> **Problem description**
Go through the entries below and report how many lines contain the string "santos". Nothing but the number is wanted.

> **Records for this exercise**
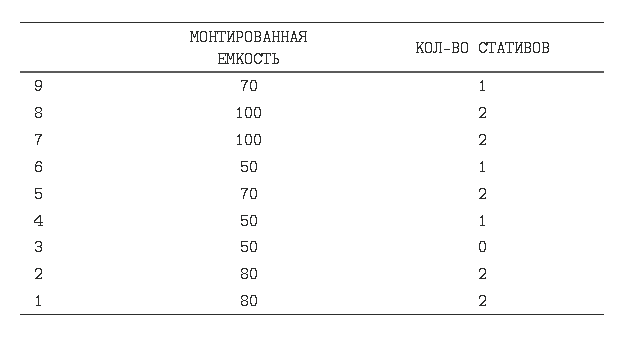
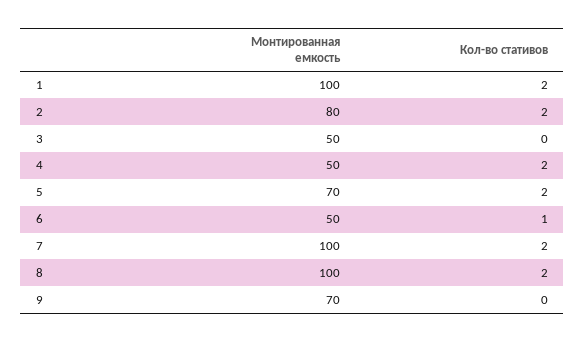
КОЛ-ВО СТАТИВОВ, 9: 1 -> 0
КОЛ-ВО СТАТИВОВ, 4: 1 -> 2
МОНТИРОВАННАЯ ЕМКОСТЬ, 1: 80 -> 100

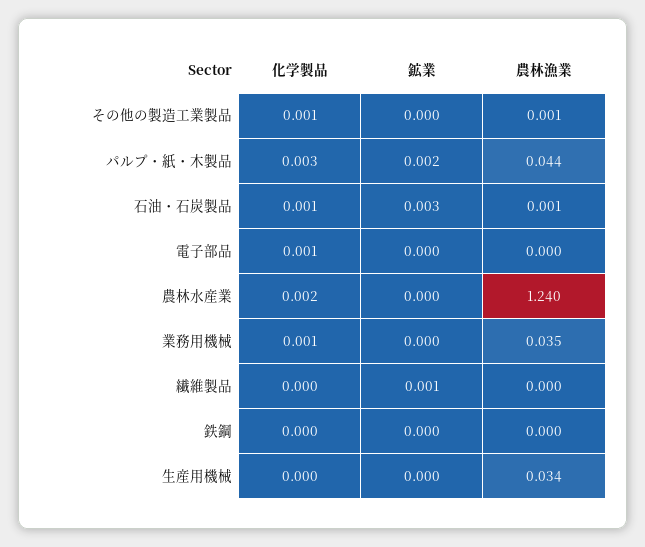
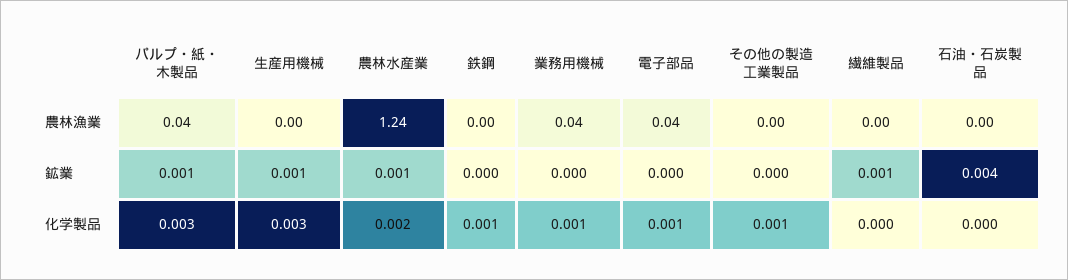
鉱業, パルプ・紙・木製品: 0.002 -> 0.001
化学製品, 石油・石炭製品: 0.001 -> 0
鉱業, 石油・石炭製品: 0.003 -> 0.004
農林漁業, 電子部品: 0 -> 0.04
鉱業, 農林水産業: 0 -> 0.001
化学製品, 鉄鋼: 0 -> 0.001
化学製品, 生産用機械: 0 -> 0.003
鉱業, 生産用機械: 0 -> 0.001
農林漁業, 生産用機械: 0.034 -> 0

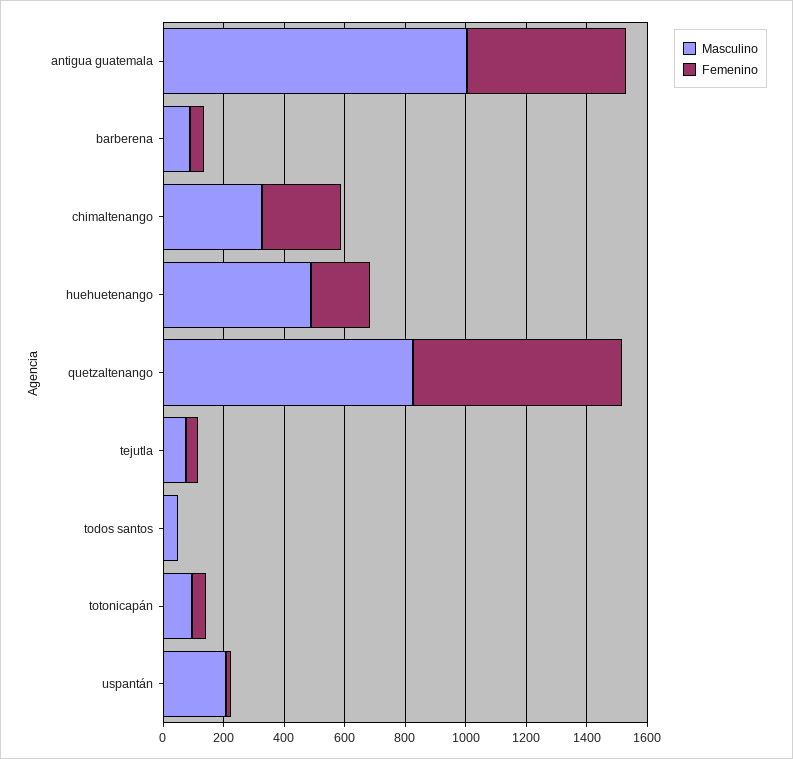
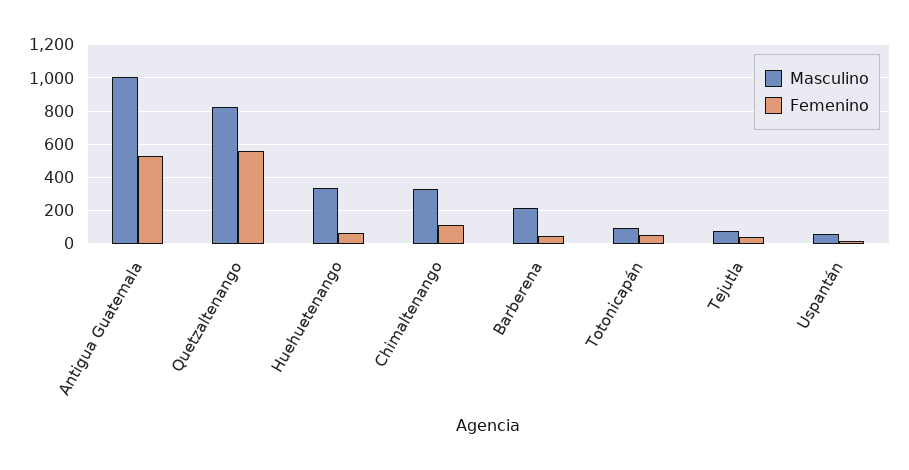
Masculino, barberena: 100 -> 200
Femenino, chimaltenango: 250 -> 100
Masculino, huehuetenango: 500 -> 350
Femenino, huehuetenango: 200 -> 50
Femenino, quetzaltenango: 700 -> 550
Masculino, todos santos: 50 -> none
Femenino, todos santos: 0 -> none
Masculino, uspantán: 200 -> 50

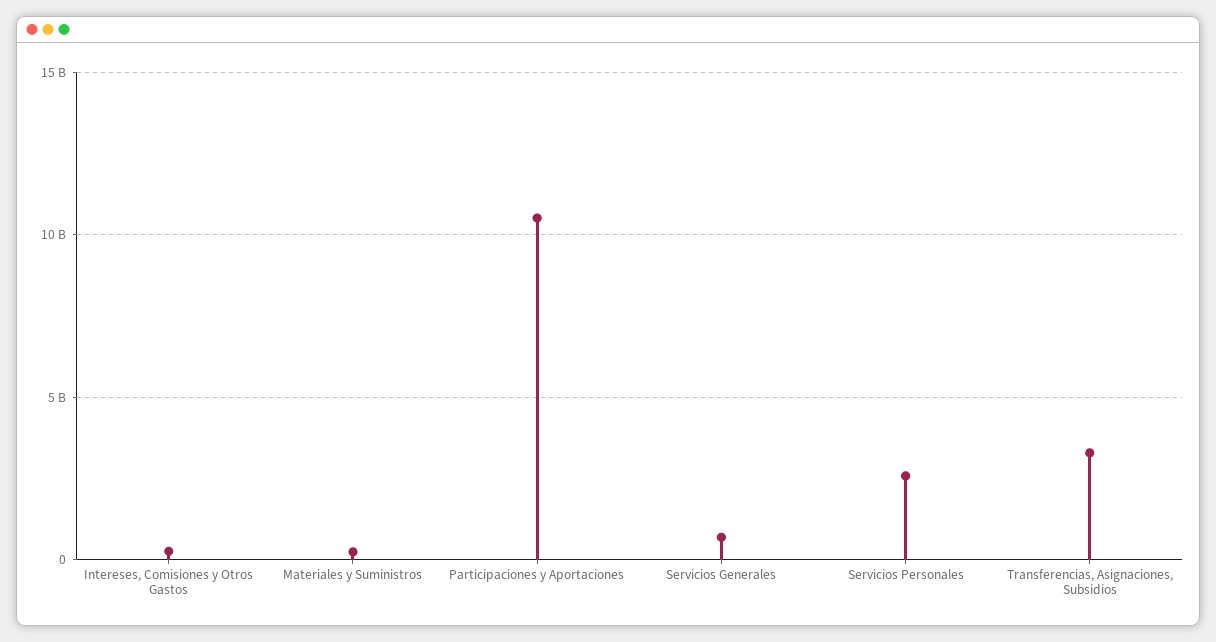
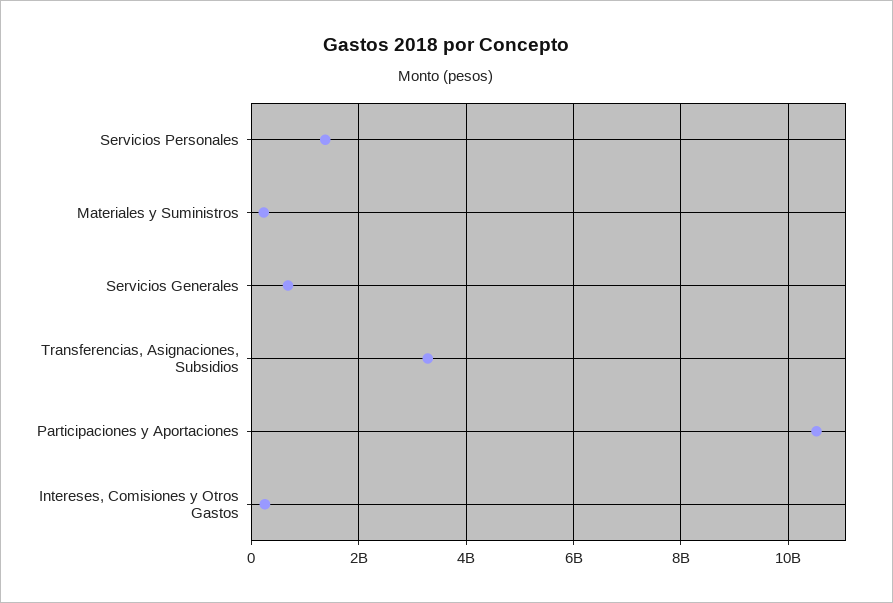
Servicios Personales: 2500000000 -> 1400000000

> **Result**
2